Não parecem saber o que fazem aqui ou o que é a felicidade, e mesmo que frangos assados revoassem por todos os lados e eles pudessem colhê-los no ar como a uma fruta madura, ou mesmo se voltassem a saber como apanhar a comida que nasce pronta e cozida a seus pés, ou que o amor fosse algo simples e banal, deparável em cada esquina, barato e frequente, ao alcance de qualquer um, ainda assim acabariam entediados e se matariam uns aos outros, como já o fazem sem nenhum propósito compreensível, agora que não há nada a comer sendo migalhas e carcaças, e se matariam uns aos outros quando restasse algum tutano para ser sugado de uma costela ou fêmur cavado nas fossas
É o único lugar que existe, o estrangeiro. E costuma estar cercado de grades.
(...)
Nunca conheci minha casa verdadeira, diz Ahmed, sempre estive preso fora dela.
Arrastam detrás de si uma série de coisas que não sabemos o que são, as quais no entanto lhes parecem ser importantes.
A despeito de creditarem ao seu deus a violência que praticam, perderam qualquer sentido de compreensão do sagrado. Não entendem o pasto, e mesmo que não consigamos ver as estrelas diretamente, algo que também ignoramos, o céu, eles conseguem vê-lo, a despeito de verem nas estrelas apenas uma via de escape.
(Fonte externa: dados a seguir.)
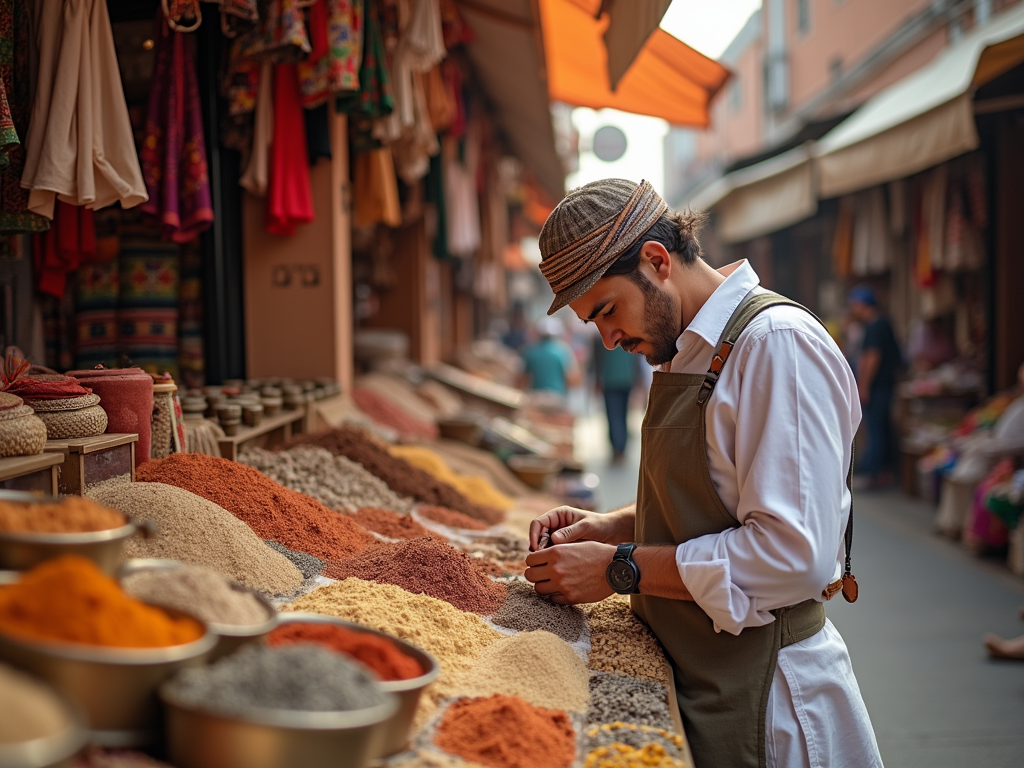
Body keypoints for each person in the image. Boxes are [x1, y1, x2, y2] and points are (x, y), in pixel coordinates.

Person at [523, 179, 881, 768]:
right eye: (594, 323)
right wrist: (613, 526)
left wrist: (623, 567)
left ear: (657, 261)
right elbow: (723, 503)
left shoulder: (774, 347)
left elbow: (794, 556)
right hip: (704, 676)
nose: (608, 339)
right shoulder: (686, 350)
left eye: (608, 310)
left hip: (773, 704)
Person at [848, 286, 901, 488]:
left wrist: (864, 385)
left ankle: (875, 473)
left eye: (855, 305)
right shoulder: (880, 324)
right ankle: (883, 471)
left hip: (878, 387)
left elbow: (872, 357)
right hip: (883, 385)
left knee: (876, 429)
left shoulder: (875, 326)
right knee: (881, 427)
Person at [592, 335, 639, 463]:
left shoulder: (602, 337)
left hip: (611, 381)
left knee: (614, 416)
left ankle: (618, 448)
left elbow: (597, 361)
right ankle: (620, 448)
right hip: (625, 380)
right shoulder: (628, 334)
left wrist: (597, 381)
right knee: (622, 415)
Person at [518, 317, 581, 397]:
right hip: (557, 396)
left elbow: (522, 378)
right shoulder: (563, 351)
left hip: (536, 396)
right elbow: (572, 379)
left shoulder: (530, 351)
De si mesmos. Ao contrário de nós, que nos sabemos bem enraizados no pasto circular, eles se sentem prestes a se desprenderem no espaço. Talvez tenham sido pássaros, como esses que se alimentam dos carrapatos em nosso lombo, e tudo se resuma à nostalgia do voo perdido.
Ao desejo de partir.
Nós só podemos ver o céu refletido na beira da lagoa ou nas poças deixadas pela chuva, apenas uma nesga dele, estrelas turvas, sinais tardios de mundos extintos. Nossa fatalidade é sermos devorados por quem nos amam. A deles é matar a quem amam.
A única regra de partir é que ao voltar não se é mais o mesmo. Talvez não sejam mais aquelas pessoas, talvez ao perderem uma parte essencial de si (...), as pontas que restam se soltem para sempre no ar, num laço desfeito.